ACTIVITY:
Rewrite the lines below, replacing "chart" with "graph" and keeping everything else unchanged. Leave the pictures out.

STORED DATA:

▽

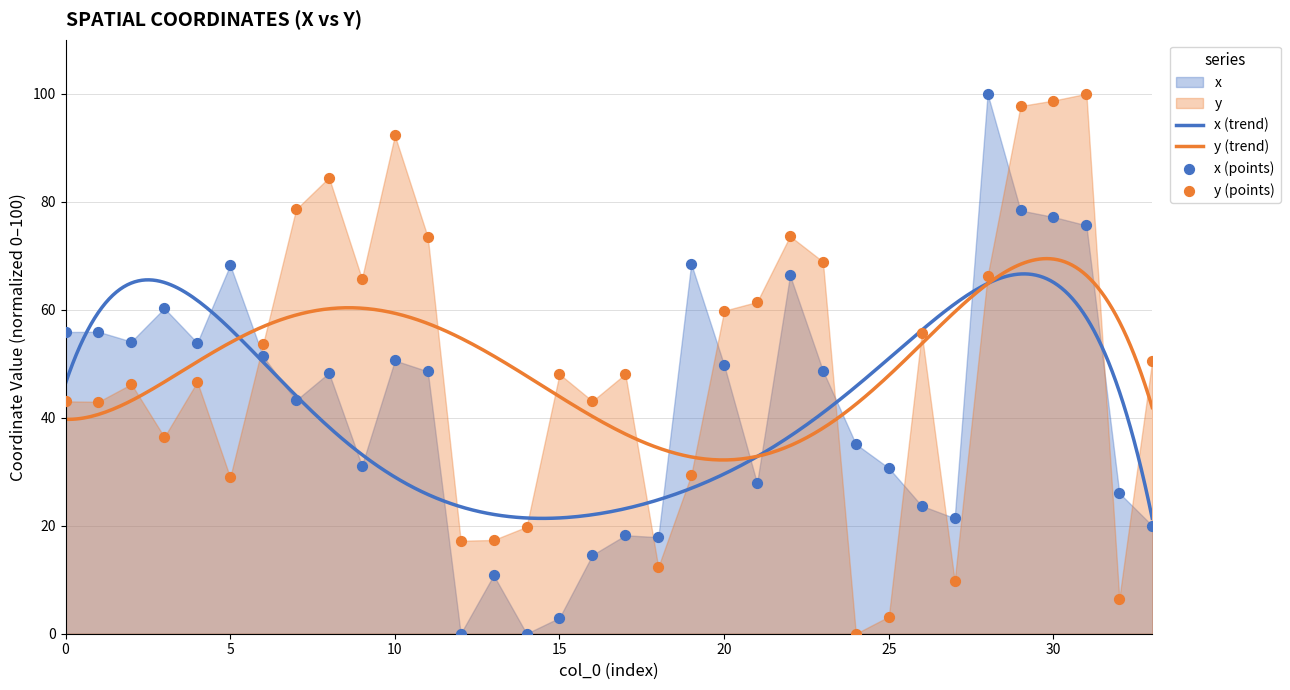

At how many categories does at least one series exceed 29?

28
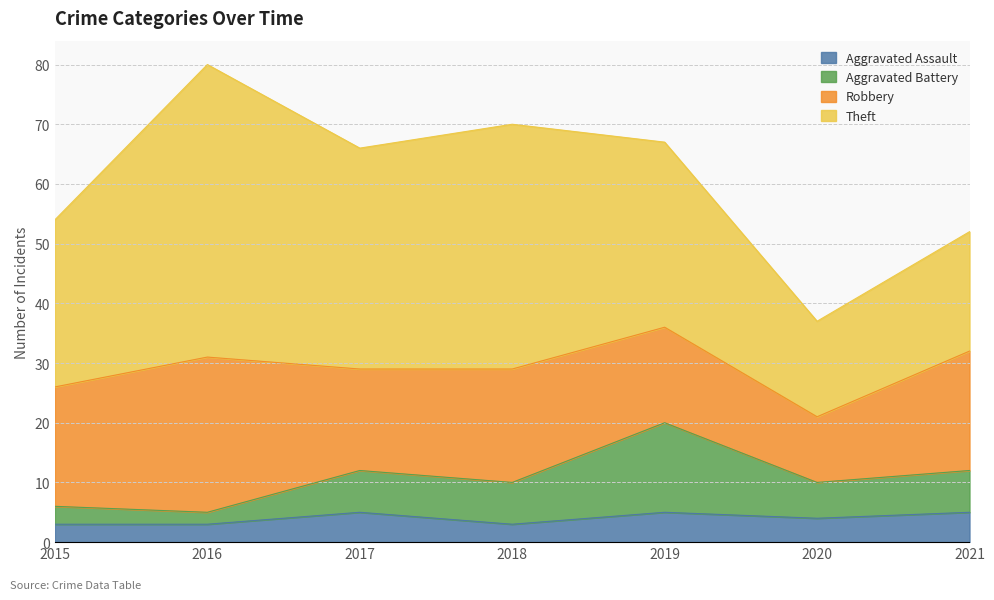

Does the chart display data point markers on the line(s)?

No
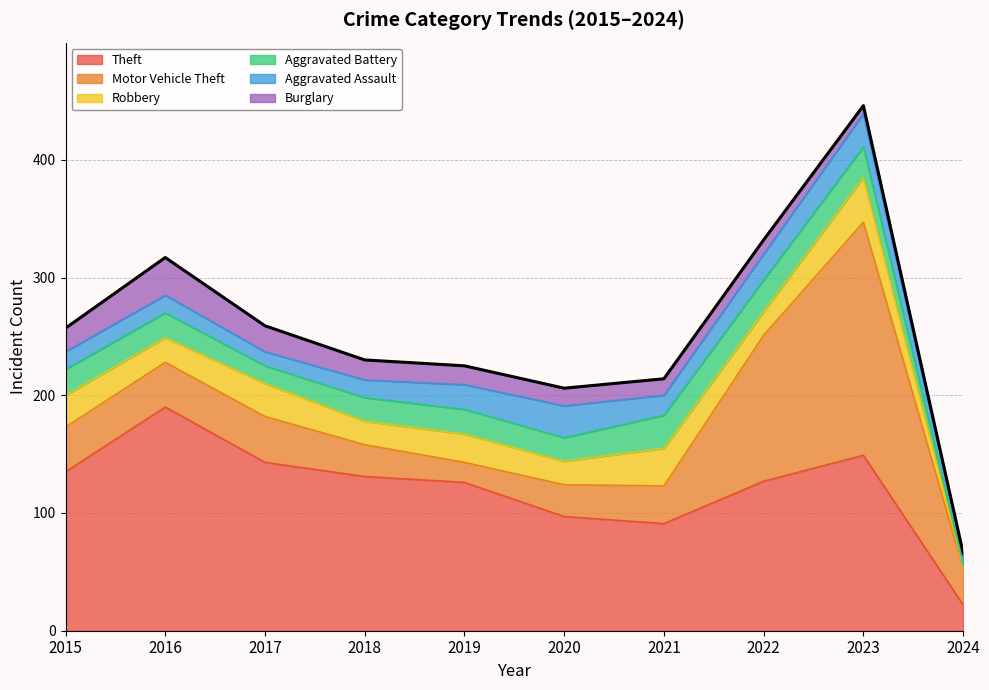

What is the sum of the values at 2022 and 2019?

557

△

ANSWER:
At how many categories does at least one series exceed 29?

28

Does the graph display data point markers on the line(s)?

No

What is the sum of the values at 2022 and 2019?

557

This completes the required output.